Published 04/03/2016

Nathaniel John Boyd leaves Coleraine Magistates Court
Nathaniel John Boyd leaves Coleraine Magistates Court
The Church of Christ

A glazier whose good-standing in the community helped him secure work to replace windows at a church has been sentenced for theft and fraud.

Nathanial Hugh Boyd (53), of Rusky Park in Aghadowey, was given a two-year conditional discharge at Coleraine Magistrate's Court. He had failed to fit windows worth thousands of pounds at the Church of Christ in Coleraine's Artillery Road.

A defence barrister said Boyd was not a cowboy builder but had fallen into financial difficulties.
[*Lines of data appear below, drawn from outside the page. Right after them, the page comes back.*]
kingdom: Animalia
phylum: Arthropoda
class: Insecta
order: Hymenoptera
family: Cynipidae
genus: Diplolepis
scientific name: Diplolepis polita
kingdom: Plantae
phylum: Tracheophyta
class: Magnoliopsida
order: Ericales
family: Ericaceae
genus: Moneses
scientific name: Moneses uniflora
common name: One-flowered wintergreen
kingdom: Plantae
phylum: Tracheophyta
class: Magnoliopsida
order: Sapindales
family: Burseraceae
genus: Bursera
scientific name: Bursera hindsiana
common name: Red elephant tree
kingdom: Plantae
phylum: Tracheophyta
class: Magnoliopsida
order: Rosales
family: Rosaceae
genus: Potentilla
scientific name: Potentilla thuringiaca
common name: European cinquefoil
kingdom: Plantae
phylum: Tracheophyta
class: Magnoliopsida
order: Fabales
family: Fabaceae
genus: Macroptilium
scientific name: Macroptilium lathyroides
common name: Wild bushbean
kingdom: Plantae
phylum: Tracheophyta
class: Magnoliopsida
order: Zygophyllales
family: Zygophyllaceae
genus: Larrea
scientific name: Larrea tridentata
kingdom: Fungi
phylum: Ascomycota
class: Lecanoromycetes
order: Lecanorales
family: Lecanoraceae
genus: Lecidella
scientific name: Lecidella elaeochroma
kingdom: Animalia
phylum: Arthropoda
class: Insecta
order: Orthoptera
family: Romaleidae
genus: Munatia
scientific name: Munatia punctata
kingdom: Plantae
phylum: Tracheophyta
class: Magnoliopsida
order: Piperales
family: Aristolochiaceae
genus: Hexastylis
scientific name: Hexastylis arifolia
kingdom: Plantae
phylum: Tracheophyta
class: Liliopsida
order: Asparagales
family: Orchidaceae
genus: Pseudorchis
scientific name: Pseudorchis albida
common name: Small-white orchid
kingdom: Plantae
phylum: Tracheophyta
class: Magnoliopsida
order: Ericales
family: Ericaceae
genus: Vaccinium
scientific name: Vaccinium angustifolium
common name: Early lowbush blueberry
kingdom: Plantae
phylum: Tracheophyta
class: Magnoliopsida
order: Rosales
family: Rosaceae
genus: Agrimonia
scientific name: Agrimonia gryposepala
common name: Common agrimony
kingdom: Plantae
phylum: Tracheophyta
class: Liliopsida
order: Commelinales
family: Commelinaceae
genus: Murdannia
A reference was handed into the court on behalf of Boyd from Rev John Anderson, the rector of Billy & Derrykeighan Church of Ireland parish near Bushmills, which spoke of the defendant in "very positive terms".

Defence barrister Alan Stewart said Boyd had a good standing in local churches generally and that led to him getting the job.

The charges stated that on January 13, 2014, Boyd dishonestly made a false representation that he would fit and supply windows at the Church of Christ, upon receipt of a deposit of £1,700 but the work was never carried out.

He also dishonestly made a false representation later in 2014 that he would obtain materials to fit and supply church windows upon payment of £2,000 but the materials were never obtained. Boyd also pleaded guilty to a third charge that he had stolen £3,700 in cash from the Church of Christ.

Prosecutor George Chesney said Boyd was a builder/glazier and the Church of Christ asked him to carry out work to replace windows, but despite paying a £1,700 deposit the work did not commence.

Boyd asked the church for more money for materials but the work still did not start and despite the defendant promising to pay the money on many occasions it was not forthcoming and after a year a complaint was made to police.

Alan Stewart said all the money has since been repaid and said when the case is first viewed you have to ask if Boyd was involved in such activity on a regular basis and if he was a "fraudster" but he said he was not and the case had arisen because he had "fallen on hard times".

The court heard Boyd had a police caution in relation to another £300 job but that was paid and he was not prosecuted.